Standard retrieval compares the query against every node using full cosine across all dimensions. But once phase 1 returns seeds, those seeds define a dimensional subspace — the set of dimensions where the seeds cluster together.
Phase 2 could score neighbors only in that subspace — the dimensions where the query's seeds agree. This filters out noise dimensions (the ones that contribute nothing to the query's specific structural context) and makes the expansion sensitive to why the seeds are relevant, not just that they are.
A neighbor that scores high in the seed subspace shares the specific structural features that matter for this query. A neighbor that scores high in full cosine but low in the seed subspace is coincidentally close — similar for reasons unrelated to the question being asked.

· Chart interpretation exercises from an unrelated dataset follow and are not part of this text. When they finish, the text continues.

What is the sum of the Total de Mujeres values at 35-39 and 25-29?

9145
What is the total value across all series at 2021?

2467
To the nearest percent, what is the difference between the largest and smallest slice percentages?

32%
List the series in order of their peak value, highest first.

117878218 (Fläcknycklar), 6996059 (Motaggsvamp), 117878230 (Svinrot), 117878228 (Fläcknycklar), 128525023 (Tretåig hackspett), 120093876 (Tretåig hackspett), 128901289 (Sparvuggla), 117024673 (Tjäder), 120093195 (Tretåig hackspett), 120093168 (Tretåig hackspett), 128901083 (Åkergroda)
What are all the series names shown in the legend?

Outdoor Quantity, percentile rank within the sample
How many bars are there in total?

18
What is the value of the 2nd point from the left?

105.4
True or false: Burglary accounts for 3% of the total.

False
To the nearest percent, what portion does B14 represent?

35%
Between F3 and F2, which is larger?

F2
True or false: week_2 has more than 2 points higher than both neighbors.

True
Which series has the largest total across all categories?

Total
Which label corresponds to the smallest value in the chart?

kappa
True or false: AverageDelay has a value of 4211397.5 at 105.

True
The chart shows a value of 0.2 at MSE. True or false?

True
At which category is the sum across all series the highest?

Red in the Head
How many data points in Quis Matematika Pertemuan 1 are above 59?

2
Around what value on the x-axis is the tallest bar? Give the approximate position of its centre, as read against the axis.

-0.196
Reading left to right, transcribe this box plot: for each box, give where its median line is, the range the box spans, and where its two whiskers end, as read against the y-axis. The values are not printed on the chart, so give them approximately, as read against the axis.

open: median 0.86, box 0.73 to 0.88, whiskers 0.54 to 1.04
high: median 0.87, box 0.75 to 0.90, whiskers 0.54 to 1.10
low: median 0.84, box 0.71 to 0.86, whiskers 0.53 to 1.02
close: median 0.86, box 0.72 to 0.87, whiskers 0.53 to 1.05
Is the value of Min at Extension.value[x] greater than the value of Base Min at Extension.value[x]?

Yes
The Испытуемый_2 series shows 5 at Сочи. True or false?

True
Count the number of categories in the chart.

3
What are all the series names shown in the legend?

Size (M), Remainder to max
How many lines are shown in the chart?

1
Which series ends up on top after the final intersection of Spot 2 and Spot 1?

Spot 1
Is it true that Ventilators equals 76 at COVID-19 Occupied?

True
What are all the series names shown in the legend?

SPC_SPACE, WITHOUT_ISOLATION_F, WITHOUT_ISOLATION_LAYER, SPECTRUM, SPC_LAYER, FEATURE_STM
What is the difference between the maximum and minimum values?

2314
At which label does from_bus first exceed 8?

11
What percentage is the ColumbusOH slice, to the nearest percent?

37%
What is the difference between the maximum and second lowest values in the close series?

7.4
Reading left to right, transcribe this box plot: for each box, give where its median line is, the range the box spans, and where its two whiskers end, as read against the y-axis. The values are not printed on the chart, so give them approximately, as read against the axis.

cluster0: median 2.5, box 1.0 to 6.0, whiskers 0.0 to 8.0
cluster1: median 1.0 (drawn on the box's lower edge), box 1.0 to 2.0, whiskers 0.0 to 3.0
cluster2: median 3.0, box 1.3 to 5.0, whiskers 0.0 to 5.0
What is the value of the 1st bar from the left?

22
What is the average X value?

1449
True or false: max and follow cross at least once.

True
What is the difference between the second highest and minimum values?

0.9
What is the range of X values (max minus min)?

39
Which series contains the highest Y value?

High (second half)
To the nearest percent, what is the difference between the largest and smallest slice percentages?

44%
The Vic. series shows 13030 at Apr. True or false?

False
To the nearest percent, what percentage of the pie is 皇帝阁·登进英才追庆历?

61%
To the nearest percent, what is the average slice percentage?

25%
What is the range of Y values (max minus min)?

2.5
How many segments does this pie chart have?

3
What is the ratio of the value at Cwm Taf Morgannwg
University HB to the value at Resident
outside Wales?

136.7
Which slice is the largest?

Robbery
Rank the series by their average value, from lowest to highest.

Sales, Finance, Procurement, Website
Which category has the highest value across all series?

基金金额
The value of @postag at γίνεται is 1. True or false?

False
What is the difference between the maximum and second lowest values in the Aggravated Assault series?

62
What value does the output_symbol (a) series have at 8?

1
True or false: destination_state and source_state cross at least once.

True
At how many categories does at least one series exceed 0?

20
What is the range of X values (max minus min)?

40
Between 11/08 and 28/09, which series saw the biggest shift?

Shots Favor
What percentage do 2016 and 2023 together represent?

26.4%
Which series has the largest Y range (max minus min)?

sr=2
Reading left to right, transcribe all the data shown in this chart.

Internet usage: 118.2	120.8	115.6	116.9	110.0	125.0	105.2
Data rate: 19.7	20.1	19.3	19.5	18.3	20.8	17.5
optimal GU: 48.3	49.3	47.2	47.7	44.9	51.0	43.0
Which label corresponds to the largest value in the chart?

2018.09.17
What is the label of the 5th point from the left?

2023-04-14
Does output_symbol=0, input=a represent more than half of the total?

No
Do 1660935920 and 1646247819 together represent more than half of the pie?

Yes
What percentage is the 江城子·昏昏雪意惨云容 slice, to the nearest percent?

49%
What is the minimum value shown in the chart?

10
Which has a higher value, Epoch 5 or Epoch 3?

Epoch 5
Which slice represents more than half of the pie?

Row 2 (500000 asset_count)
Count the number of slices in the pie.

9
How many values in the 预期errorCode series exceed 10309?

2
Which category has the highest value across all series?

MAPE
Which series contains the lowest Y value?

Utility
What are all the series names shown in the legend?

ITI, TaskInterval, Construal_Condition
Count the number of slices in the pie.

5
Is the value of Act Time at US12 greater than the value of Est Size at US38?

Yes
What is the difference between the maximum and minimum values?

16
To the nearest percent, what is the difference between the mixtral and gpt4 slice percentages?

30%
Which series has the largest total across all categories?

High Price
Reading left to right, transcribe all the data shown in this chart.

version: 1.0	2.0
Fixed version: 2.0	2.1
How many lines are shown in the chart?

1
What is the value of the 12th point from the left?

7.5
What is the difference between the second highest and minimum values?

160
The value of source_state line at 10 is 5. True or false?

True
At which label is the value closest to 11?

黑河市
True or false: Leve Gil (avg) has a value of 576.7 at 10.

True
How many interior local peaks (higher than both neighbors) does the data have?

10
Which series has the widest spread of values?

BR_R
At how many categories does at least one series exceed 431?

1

text-embedding-3-large encode structural relationships
vs surface vocabulary. This is an empirical question — testable by comparing
dimensional activation patterns between known structural-kinship pairs and known
vocabulary-kinship pairs. If the signatures are distinct and consistent, we can
build traversal algorithms that weight structural bridges over vocabulary echoes.
Most systems use embeddings for exactly one thing: "find the nearest neighbor." But a vector space supports at least six distinct operations:
| # | Use | Mechanism | What it finds |
|---|---|---|---|
| 1 | Retrieval | Query vs all nodes → top N | Best entry point into memory |
| 2 | Discovery | Pairwise similarity above threshold | Undeclared relationships |
| 3 | Drift detection | Compare old vs new embeddings of the same term | Meaning shift over time |
| 4 | Cluster formation | Community detection on similarity graph | Concept families emerging before they're named |
| 5 | Gap detection | Find isolated nodes far from all clusters | Orphans that should connect to something |
| 6 | Surprise detection | Curated edge + low cosine | Structural relationships invisible to surface similarity |
Use #6 is especially important. A curated edge with low cosine similarity is not a failure — it's a signal. It means: these concepts are related through mechanism, not through vocabulary. These are exactly the connections that should be preserved and studied, because they encode reasoning that no automated system would find.